Records drawn from a dataset
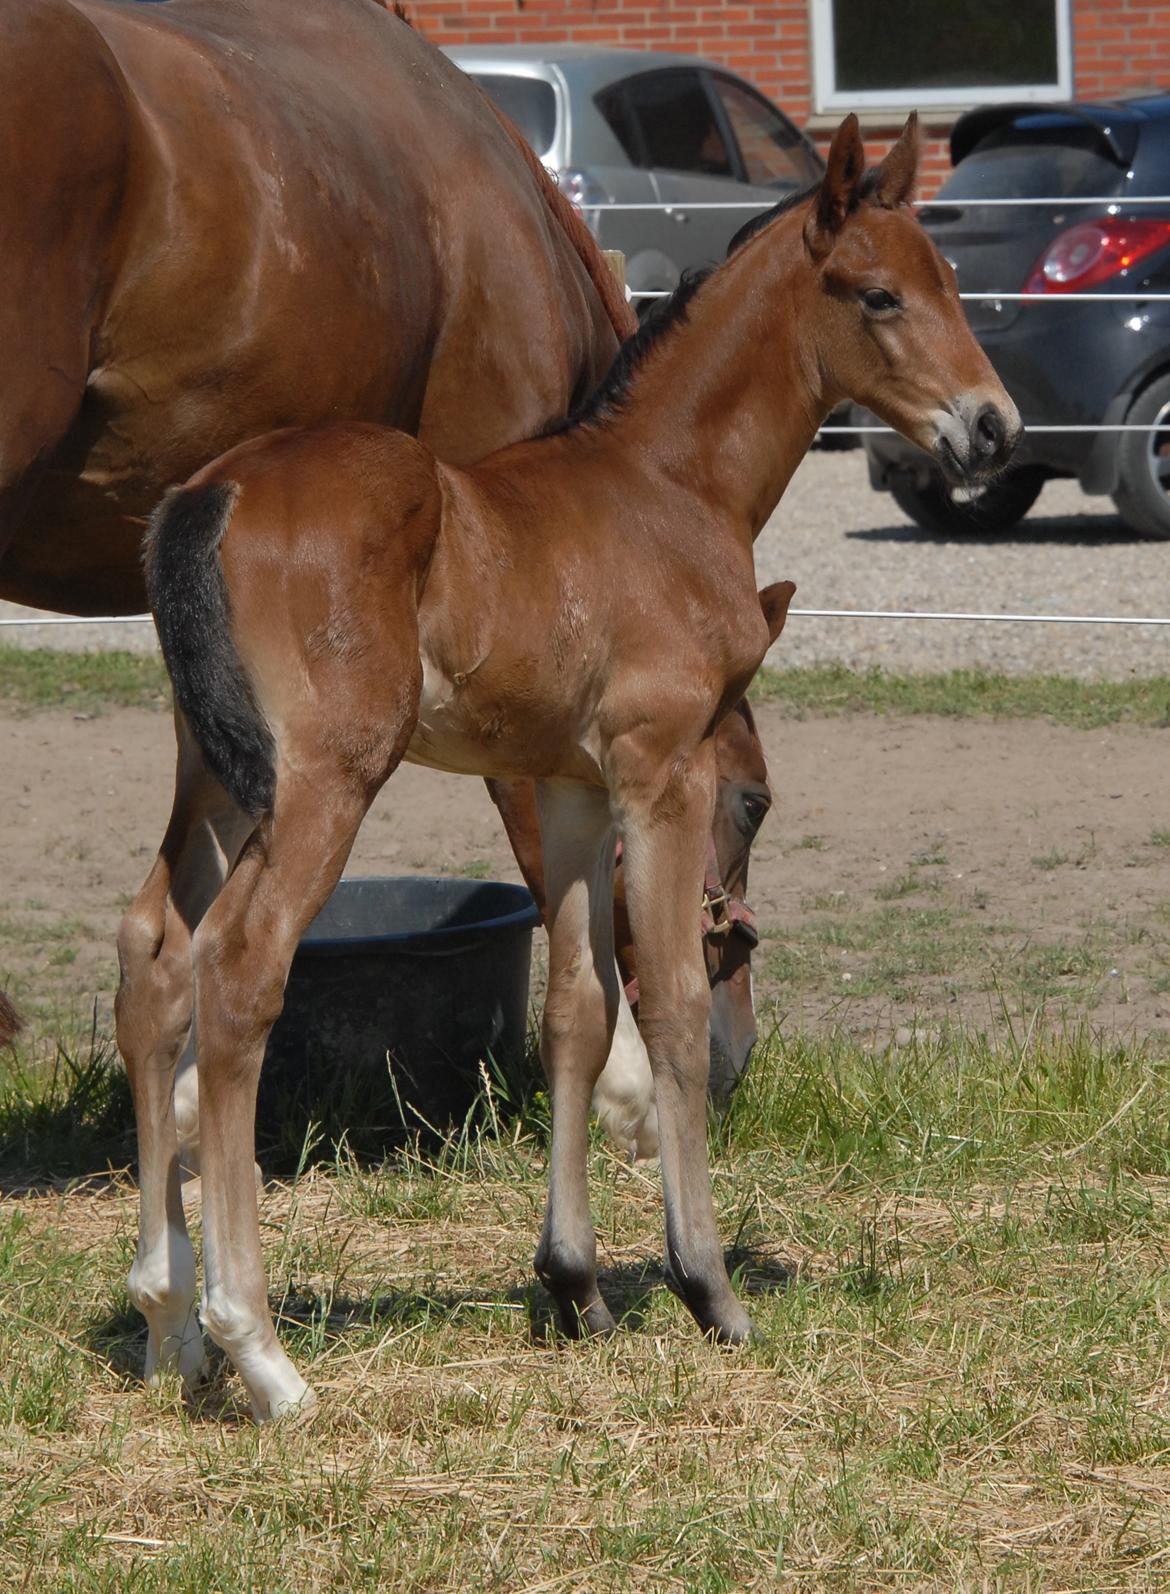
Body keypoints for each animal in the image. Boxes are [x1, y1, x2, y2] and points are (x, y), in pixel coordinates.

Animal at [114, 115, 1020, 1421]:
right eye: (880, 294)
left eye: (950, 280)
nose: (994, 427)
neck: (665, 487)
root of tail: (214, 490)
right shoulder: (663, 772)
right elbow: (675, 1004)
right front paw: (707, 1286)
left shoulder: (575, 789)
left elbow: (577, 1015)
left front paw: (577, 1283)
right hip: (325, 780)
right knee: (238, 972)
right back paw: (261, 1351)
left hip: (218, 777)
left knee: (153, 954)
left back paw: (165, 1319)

...

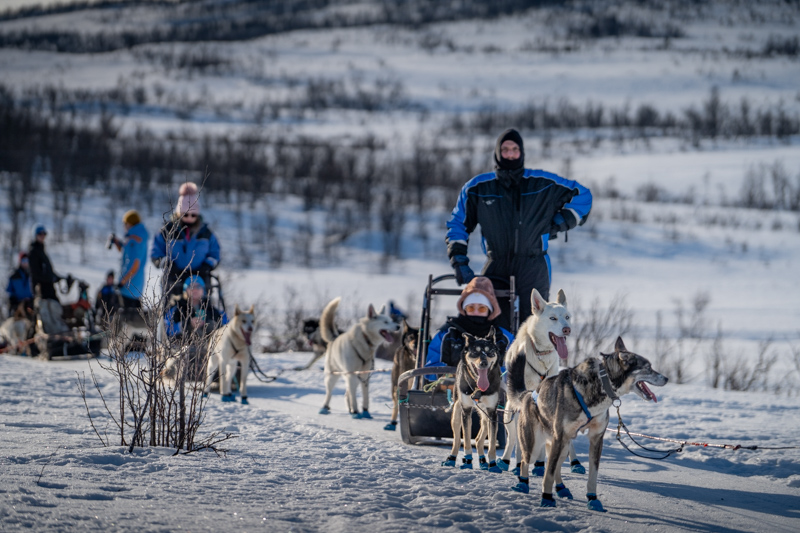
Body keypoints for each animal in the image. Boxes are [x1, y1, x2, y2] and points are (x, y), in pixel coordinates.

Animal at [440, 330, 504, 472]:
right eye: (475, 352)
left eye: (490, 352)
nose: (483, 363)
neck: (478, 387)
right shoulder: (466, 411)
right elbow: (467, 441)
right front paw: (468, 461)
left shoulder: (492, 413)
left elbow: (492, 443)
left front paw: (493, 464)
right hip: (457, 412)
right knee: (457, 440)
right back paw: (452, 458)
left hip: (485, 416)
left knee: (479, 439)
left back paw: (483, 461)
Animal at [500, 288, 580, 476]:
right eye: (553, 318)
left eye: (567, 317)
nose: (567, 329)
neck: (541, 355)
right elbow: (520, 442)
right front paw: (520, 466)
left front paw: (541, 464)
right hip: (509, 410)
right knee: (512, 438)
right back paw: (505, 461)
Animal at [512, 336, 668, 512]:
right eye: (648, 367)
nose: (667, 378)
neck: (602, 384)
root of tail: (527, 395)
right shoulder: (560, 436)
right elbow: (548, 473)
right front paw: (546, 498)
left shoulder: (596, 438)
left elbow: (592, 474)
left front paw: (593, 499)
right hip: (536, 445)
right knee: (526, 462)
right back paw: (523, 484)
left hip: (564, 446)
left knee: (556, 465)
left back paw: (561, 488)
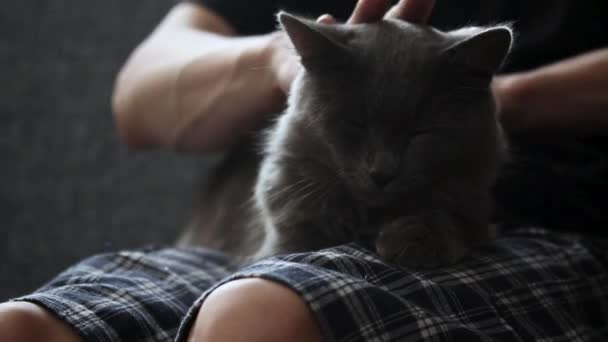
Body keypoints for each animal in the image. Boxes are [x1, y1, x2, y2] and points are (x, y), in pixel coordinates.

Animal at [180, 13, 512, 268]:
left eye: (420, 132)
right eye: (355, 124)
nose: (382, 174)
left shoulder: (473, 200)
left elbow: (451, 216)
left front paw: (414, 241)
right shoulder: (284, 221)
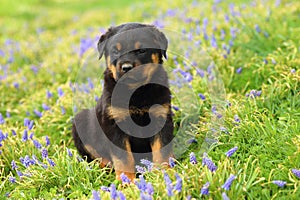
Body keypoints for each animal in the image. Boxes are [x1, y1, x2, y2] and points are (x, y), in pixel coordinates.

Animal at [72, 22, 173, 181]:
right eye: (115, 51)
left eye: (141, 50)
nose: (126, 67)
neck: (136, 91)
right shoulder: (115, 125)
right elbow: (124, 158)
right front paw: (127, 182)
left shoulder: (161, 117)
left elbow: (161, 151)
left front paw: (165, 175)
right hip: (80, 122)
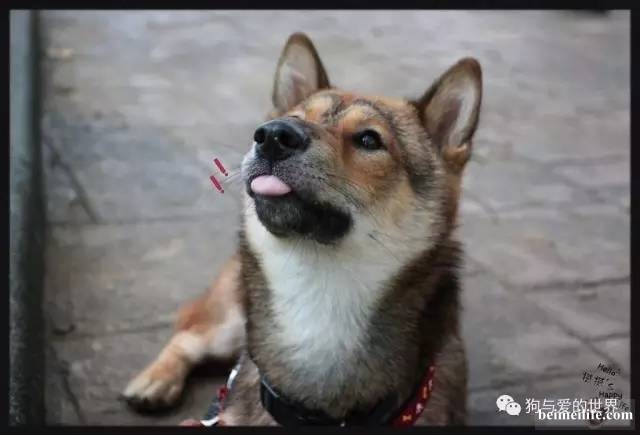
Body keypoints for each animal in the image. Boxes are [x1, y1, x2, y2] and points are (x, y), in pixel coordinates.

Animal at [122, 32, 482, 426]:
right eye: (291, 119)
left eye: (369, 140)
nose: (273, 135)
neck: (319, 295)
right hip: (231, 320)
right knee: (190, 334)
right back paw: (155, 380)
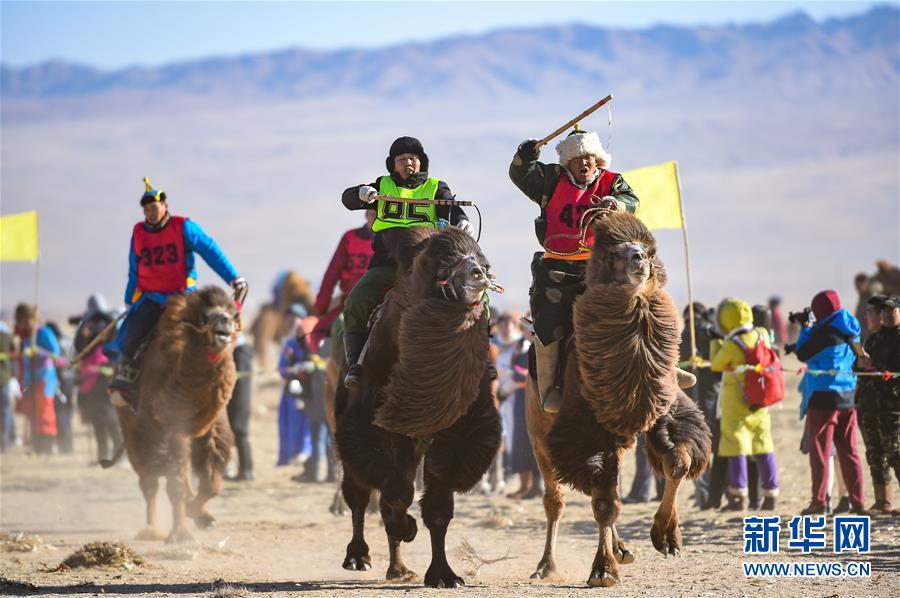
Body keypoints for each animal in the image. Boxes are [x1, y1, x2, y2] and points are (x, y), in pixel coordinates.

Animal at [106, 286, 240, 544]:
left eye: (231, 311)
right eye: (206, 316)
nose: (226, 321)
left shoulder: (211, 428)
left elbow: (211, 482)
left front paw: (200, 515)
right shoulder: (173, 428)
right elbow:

**Exercise brief:**
Search the records above for "shoulder" and copy every line that has it.

**Output of the task:**
right shoulder: (663, 772)
left shoulder: (575, 789)
right shoulder: (466, 411)
left shoulder: (492, 413)
right shoulder: (560, 436)
left shoulder: (596, 438)
left shoulder: (473, 200)
right shoulder: (284, 221)
right shoulder: (115, 125)
left shoulder: (161, 117)
left shoulder: (211, 428)
right shoulder: (173, 428)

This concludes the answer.